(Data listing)
* * *

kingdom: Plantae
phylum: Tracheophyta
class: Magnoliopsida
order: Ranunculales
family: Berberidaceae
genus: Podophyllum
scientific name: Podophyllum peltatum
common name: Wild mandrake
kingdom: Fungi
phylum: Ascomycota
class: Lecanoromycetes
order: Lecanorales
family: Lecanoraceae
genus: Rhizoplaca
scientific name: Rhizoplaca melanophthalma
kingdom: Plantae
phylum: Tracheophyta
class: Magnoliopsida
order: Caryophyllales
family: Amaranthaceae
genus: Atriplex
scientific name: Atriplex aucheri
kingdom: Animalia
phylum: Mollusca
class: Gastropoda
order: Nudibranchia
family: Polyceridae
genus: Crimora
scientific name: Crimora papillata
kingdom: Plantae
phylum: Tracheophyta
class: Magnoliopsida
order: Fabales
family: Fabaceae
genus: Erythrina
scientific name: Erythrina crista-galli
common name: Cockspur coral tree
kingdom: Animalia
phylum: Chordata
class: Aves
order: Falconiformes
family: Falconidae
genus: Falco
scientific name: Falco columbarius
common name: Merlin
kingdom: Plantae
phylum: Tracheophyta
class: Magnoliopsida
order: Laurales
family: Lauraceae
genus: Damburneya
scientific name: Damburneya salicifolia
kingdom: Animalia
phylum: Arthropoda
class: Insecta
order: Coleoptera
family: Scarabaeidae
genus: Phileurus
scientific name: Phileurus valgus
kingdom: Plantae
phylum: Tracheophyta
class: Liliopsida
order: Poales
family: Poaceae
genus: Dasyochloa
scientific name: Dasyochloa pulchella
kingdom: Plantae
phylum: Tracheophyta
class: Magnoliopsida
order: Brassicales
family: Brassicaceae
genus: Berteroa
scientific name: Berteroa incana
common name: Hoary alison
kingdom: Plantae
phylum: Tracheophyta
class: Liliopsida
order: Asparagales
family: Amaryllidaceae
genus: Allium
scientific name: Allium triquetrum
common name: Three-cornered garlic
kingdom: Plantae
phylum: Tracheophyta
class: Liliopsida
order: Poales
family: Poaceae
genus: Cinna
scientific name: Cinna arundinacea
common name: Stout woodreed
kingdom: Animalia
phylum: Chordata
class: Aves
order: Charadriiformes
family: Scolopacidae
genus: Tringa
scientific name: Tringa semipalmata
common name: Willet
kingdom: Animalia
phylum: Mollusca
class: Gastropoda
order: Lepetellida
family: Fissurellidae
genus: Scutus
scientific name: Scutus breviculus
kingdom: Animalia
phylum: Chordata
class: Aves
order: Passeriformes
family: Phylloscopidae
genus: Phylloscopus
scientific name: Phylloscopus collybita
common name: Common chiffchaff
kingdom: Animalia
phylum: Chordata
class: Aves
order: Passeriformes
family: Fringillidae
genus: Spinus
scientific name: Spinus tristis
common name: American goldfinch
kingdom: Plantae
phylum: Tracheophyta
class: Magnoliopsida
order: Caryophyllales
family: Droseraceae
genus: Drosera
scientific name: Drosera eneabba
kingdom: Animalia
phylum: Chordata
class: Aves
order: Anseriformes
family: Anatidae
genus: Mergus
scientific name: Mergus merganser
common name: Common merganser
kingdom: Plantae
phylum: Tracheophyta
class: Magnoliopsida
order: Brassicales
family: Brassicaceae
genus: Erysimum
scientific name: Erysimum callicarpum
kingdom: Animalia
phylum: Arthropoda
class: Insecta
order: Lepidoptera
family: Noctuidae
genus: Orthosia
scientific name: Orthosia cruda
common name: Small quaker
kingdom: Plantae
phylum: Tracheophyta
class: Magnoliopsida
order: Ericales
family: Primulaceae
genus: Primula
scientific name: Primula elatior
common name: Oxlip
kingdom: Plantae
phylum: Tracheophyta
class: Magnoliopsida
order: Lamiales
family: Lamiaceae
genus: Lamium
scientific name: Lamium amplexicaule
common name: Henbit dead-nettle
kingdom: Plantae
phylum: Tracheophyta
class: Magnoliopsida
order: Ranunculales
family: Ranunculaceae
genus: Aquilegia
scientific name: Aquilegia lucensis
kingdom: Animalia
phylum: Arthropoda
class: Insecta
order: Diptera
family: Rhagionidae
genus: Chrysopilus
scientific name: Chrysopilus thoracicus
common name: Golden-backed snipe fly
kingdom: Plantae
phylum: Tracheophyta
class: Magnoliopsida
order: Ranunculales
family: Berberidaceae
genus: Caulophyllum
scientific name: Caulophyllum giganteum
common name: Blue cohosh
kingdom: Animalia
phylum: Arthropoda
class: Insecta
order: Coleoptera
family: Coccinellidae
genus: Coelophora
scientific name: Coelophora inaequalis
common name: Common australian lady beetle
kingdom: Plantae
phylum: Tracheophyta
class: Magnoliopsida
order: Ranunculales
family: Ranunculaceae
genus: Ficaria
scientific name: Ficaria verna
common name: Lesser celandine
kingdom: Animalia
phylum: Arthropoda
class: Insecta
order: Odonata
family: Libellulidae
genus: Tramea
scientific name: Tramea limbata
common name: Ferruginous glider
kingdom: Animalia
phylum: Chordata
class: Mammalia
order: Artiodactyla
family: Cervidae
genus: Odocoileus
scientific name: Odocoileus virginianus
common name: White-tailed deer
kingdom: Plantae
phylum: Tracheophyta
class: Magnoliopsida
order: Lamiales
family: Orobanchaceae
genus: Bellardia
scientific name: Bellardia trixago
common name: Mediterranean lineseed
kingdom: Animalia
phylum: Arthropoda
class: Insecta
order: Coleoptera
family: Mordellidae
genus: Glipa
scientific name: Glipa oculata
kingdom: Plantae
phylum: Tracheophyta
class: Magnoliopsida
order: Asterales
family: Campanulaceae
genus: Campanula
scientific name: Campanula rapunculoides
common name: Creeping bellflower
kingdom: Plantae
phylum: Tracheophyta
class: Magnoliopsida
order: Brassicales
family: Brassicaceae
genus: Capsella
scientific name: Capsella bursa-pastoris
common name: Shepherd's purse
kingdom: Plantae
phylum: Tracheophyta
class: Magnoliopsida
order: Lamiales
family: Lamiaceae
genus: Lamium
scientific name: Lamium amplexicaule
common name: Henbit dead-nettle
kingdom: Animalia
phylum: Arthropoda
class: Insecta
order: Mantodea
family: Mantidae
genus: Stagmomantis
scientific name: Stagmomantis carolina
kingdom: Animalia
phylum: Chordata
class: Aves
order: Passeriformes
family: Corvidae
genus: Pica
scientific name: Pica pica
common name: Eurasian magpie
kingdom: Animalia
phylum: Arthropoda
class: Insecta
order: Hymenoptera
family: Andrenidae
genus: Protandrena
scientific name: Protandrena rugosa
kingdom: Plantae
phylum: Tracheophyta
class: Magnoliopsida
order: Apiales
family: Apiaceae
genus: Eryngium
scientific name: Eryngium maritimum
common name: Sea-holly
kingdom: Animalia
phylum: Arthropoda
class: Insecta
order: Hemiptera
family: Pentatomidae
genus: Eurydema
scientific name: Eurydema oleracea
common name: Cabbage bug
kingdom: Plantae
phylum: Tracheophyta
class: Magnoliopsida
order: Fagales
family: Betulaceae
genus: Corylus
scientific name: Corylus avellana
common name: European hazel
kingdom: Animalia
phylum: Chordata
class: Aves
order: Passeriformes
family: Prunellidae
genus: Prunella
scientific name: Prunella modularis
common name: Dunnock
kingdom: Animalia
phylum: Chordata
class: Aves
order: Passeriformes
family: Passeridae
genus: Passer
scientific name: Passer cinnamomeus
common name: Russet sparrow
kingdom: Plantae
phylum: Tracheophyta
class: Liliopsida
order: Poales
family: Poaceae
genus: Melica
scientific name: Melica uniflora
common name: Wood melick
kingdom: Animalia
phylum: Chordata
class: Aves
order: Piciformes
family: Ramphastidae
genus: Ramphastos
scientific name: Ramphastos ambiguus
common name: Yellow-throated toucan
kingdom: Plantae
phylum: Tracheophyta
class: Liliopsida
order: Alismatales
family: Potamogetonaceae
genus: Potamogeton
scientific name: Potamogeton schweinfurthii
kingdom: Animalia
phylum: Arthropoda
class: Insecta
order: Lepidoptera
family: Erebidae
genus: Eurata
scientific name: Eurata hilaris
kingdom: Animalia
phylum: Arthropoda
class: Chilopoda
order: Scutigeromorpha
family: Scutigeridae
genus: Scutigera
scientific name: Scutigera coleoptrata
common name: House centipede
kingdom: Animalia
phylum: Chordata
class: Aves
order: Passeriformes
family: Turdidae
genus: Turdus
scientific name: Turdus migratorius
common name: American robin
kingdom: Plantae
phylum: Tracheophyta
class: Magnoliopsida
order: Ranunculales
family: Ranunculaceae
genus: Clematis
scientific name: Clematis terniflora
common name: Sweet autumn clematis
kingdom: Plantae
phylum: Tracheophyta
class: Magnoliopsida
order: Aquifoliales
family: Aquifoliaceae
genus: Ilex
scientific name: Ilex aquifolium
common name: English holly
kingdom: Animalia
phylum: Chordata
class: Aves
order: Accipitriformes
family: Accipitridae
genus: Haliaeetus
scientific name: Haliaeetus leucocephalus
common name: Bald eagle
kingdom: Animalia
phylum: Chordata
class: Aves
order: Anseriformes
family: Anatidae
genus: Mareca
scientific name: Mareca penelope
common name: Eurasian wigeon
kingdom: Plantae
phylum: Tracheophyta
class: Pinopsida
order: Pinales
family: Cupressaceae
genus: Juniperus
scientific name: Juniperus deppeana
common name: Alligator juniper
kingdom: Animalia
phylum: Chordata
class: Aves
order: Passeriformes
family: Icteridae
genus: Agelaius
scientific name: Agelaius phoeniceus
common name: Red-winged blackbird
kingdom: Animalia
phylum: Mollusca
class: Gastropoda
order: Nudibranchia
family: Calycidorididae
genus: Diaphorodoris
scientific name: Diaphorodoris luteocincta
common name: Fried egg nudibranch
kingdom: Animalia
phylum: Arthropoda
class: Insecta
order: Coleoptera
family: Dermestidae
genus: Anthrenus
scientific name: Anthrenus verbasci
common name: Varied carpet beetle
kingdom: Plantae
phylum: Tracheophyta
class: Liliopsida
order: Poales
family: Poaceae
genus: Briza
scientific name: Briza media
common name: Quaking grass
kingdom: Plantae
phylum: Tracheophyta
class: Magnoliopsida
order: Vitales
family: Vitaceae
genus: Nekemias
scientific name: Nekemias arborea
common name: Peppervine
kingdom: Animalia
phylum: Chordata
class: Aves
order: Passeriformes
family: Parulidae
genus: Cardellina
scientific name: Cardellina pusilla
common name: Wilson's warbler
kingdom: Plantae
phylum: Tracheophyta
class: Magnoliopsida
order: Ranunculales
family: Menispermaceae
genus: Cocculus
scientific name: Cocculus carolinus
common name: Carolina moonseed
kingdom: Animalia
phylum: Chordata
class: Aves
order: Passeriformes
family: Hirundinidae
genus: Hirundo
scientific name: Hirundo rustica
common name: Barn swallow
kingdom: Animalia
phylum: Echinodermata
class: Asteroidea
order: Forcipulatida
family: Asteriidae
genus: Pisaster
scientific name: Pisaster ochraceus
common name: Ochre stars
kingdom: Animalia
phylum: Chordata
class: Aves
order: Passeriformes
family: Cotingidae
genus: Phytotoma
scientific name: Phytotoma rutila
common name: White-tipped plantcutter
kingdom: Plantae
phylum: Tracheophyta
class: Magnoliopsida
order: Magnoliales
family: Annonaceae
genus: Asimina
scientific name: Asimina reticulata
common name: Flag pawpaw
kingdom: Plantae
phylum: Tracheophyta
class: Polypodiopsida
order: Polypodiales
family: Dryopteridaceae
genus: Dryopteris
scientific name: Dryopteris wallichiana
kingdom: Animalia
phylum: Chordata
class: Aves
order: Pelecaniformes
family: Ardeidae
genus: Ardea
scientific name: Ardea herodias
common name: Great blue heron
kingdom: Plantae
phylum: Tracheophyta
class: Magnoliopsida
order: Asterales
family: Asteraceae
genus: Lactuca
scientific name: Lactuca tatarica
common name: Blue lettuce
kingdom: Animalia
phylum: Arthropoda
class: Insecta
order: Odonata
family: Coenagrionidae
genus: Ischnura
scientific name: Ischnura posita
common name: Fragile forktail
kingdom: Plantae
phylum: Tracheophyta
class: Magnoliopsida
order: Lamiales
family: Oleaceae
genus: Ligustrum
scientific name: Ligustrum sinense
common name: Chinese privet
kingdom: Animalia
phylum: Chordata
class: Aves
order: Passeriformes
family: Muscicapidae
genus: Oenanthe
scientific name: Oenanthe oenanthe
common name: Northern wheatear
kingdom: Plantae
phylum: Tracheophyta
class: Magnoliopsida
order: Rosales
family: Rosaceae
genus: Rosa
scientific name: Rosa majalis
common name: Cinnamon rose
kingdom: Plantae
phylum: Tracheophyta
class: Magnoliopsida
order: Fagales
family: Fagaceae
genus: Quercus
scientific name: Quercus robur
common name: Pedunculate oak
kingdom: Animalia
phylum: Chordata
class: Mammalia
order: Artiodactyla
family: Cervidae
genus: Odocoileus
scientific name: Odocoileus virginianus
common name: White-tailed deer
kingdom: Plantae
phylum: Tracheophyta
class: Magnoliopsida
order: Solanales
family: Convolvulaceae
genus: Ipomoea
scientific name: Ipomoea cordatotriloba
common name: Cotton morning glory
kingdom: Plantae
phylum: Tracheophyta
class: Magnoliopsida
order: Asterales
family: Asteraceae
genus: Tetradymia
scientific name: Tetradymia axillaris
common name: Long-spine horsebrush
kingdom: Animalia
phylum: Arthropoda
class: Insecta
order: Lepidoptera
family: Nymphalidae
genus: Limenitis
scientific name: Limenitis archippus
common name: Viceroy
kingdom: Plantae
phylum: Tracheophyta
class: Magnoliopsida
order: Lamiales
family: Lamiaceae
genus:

* * *

> [Given request]:
Recast the item lines as a Markdown table with columns Row and Line, starting at the first line of the items and stopping after the line that contains "scientific name: Cinna arundinacea". Leave out blank lines.

> [Reply]:
| Row | Line |
|---|---|
| 1 | kingdom: Plantae |
| 2 | phylum: Tracheophyta |
| 3 | class: Magnoliopsida |
| 4 | order: Ranunculales |
| 5 | family: Berberidaceae |
| 6 | genus: Podophyllum |
| 7 | scientific name: Podophyllum peltatum |
| 8 | common name: Wild mandrake |
| 9 | kingdom: Fungi |
| 10 | phylum: Ascomycota |
| 11 | class: Lecanoromycetes |
| 12 | order: Lecanorales |
| 13 | family: Lecanoraceae |
| 14 | genus: Rhizoplaca |
| 15 | scientific name: Rhizoplaca melanophthalma |
| 16 | kingdom: Plantae |
| 17 | phylum: Tracheophyta |
| 18 | class: Magnoliopsida |
| 19 | order: Caryophyllales |
| 20 | family: Amaranthaceae |
| 21 | genus: Atriplex |
| 22 | scientific name: Atriplex aucheri |
| 23 | kingdom: Animalia |
| 24 | phylum: Mollusca |
| 25 | class: Gastropoda |
| 26 | order: Nudibranchia |
| 27 | family: Polyceridae |
| 28 | genus: Crimora |
| 29 | scientific name: Crimora papillata |
| 30 | kingdom: Plantae |
| 31 | phylum: Tracheophyta |
| 32 | class: Magnoliopsida |
| 33 | order: Fabales |
| 34 | family: Fabaceae |
| 35 | genus: Erythrina |
| 36 | scientific name: Erythrina crista-galli |
| 37 | common name: Cockspur coral tree |
| 38 | kingdom: Animalia |
| 39 | phylum: Chordata |
| 40 | class: Aves |
| 41 | order: Falconiformes |
| 42 | family: Falconidae |
| 43 | genus: Falco |
| 44 | scientific name: Falco columbarius |
| 45 | common name: Merlin |
| 46 | kingdom: Plantae |
| 47 | phylum: Tracheophyta |
| 48 | class: Magnoliopsida |
| 49 | order: Laurales |
| 50 | family: Lauraceae |
| 51 | genus: Damburneya |
| 52 | scientific name: Damburneya salicifolia |
| 53 | kingdom: Animalia |
| 54 | phylum: Arthropoda |
| 55 | class: Insecta |
| 56 | order: Coleoptera |
| 57 | family: Scarabaeidae |
| 58 | genus: Phileurus |
| 59 | scientific name: Phileurus valgus |
| 60 | kingdom: Plantae |
| 61 | phylum: Tracheophyta |
| 62 | class: Liliopsida |
| 63 | order: Poales |
| 64 | family: Poaceae |
| 65 | genus: Dasyochloa |
| 66 | scientific name: Dasyochloa pulchella |
| 67 | kingdom: Plantae |
| 68 | phylum: Tracheophyta |
| 69 | class: Magnoliopsida |
| 70 | order: Brassicales |
| 71 | family: Brassicaceae |
| 72 | genus: Berteroa |
| 73 | scientific name: Berteroa incana |
| 74 | common name: Hoary alison |
| 75 | kingdom: Plantae |
| 76 | phylum: Tracheophyta |
| 77 | class: Liliopsida |
| 78 | order: Asparagales |
| 79 | family: Amaryllidaceae |
| 80 | genus: Allium |
| 81 | scientific name: Allium triquetrum |
| 82 | common name: Three-cornered garlic |
| 83 | kingdom: Plantae |
| 84 | phylum: Tracheophyta |
| 85 | class: Liliopsida |
| 86 | order: Poales |
| 87 | family: Poaceae |
| 88 | genus: Cinna |
| 89 | scientific name: Cinna arundinacea |